Top of DATA TO USE

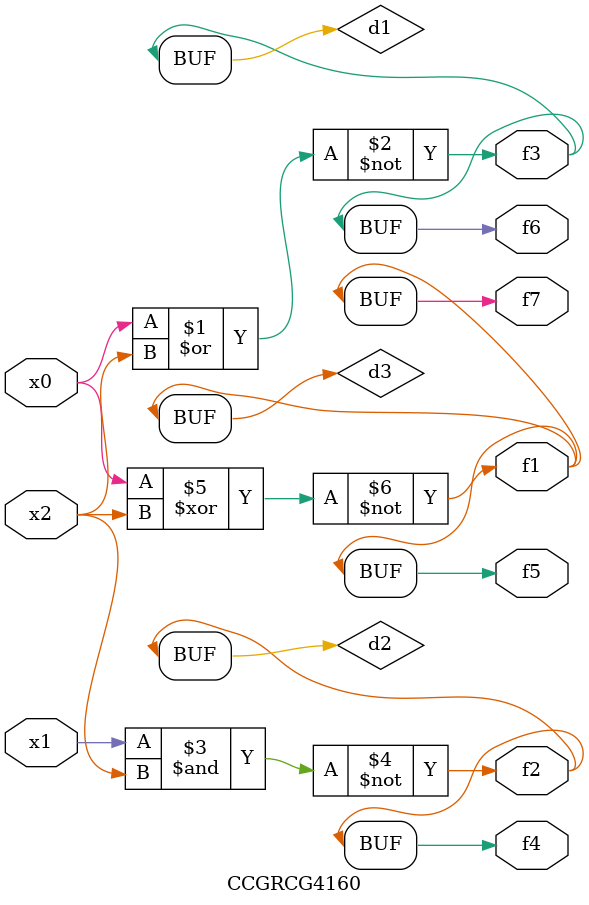
<source format=v>
module CCGRCG4160(
	input x0, x1, x2,
	output f1, f2, f3, f4, f5, f6, f7
);

	wire d1, d2, d3;

	nor (d1, x0, x2);
	nand (d2, x1, x2);
	xnor (d3, x0, x2);
	assign f1 = d3;
	assign f2 = d2;
	assign f3 = d1;
	assign f4 = d2;
	assign f5 = d3;
	assign f6 = d1;
	assign f7 = d3;
endmodule

</source>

Bottom of DATA TO USE

The answer is a portion of the data. Write out exactly the line with "wire d1, d2, d3;" and all lines after it.

	wire d1, d2, d3;

	nor (d1, x0, x2);
	nand (d2, x1, x2);
	xnor (d3, x0, x2);
	assign f1 = d3;
	assign f2 = d2;
	assign f3 = d1;
	assign f4 = d2;
	assign f5 = d3;
	assign f6 = d1;
	assign f7 = d3;
endmodule

</source>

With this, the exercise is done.